Wednesday, May 27, 2026

Spacewoman: The Eileen Collins Documentary

This documentary almost didn’t exist. Had Trump appointed retired astronaut NASA Administrator after she addressed the 2016 RNC Convention, as some speculated he might, there is no way this film would have been made. Nevertheless, she remains and will always be the first woman to both pilot and command Space Shuttle missions. Yet, former NASA flight director Paul Hill argues Collins’contributions to the American space program were far more important than her famous “firsts” in Hannah Berryman’s documentary, Spacewoman, which opens tomorrow in LA.

Nothing was ever handed to Eileen Collins. She grew up in a working-class Upstate New York household, constantly dealing with her family’s issues of addiction, mental health, and abuse. Yet, by working multiple jobs, she paid for her initial flying lessons. Graduating into the U.S. Air Force through the ROTC, she aspired to join the astronaut program. To gain the necessary flight expertise and hours, she became an Air Force test pilot. Along the way, she met and married her husband, Pat Youngs, who left the Air Force to become a commercial airline pilot. It allowed him to support her career, but still relate to some of her aeronautical challenges.

It was a lot harder for their daughter Bridgit Youngs, who was just old enough to understand the Challenger disaster. Indeed, the memory of the explosion was still fresh when Collins was selected for her first mission—her first “first,” piloting the Discovery and docking with the Russian Mir (way back in 1995, before Russia reverted to authoritarianism).

In 1999, she also became the first woman to command a Shuttle mission. Yet, as Hill compellingly argues, her most important command was not her first. It was STS-114, the so-called “Return to Space,” after the Columbia tragedy. Despite all the scrutiny, the mission developed potentially fatal complications, which Collins and her colleagues, primarily Hill and former Shuttle program manager Wayne Hale, thoroughly explain in dramatic but lucid and easily understood terms.

Collins’ story is important for reasons far beyond her “firsts.” It is entirely possible her grace under pressure and skill as a pilot saved the American manned-space program. Indeed, Collins’ 2016 convention speech rightly criticized our inability to send crew into space—a dire situation that is finally getting rectified.

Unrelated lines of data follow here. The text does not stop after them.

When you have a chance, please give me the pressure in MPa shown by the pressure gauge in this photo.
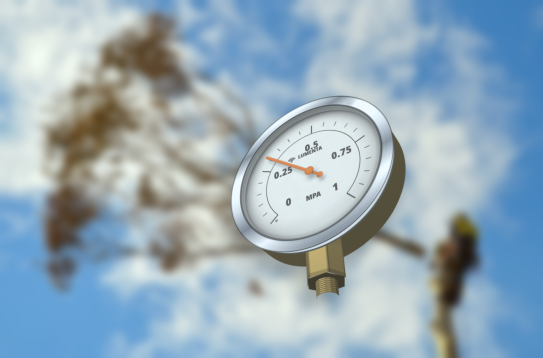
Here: 0.3 MPa
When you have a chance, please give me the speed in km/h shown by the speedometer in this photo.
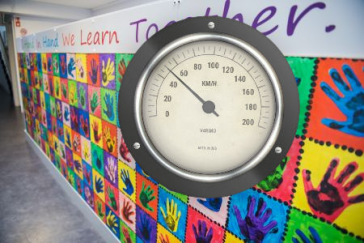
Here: 50 km/h
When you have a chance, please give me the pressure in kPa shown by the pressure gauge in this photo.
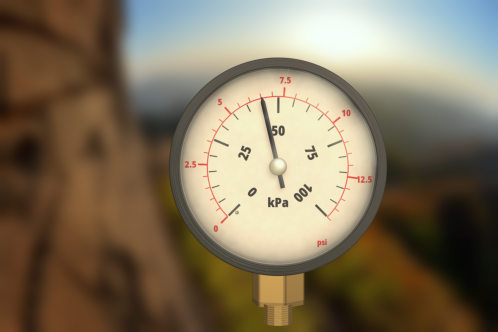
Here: 45 kPa
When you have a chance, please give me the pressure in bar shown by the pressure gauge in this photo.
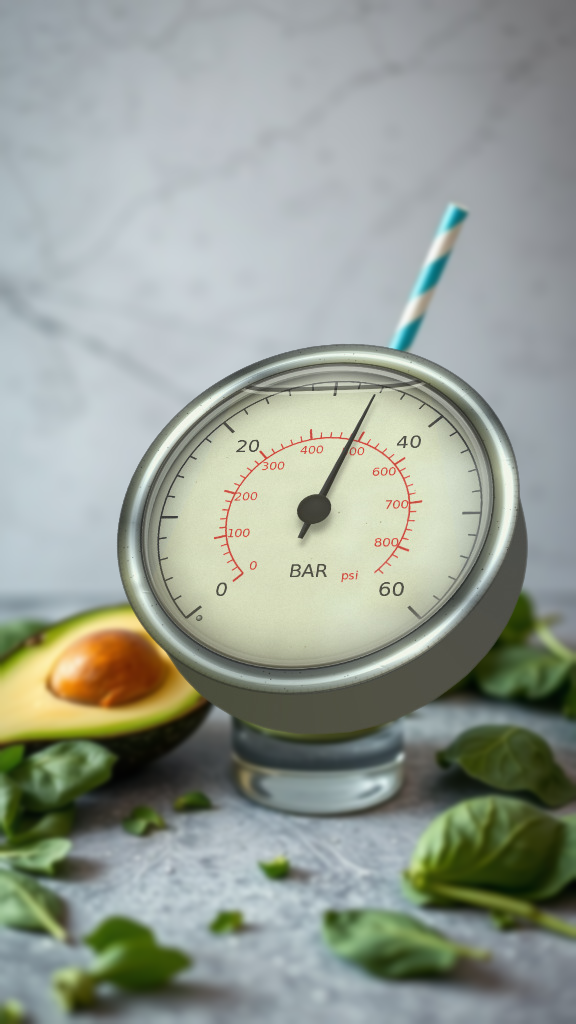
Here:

Still, the real surprise of
Spacewoman is just how much Collins bravely reveals. She didn’t merely work a few after school jobs. Her success story combines Horatio Alger-esque bootstrap-pulling with a childhood survival story that would impress Oprah Winfrey (who indeed welcomed her as a guest). According to many people in public life today, Eileen Collins should not exist, but she does. Very highly recommended, Spacewoman screens tomorrow (5/28) at the Laemmle Noho and Friday (5/29) in Santa Barbara.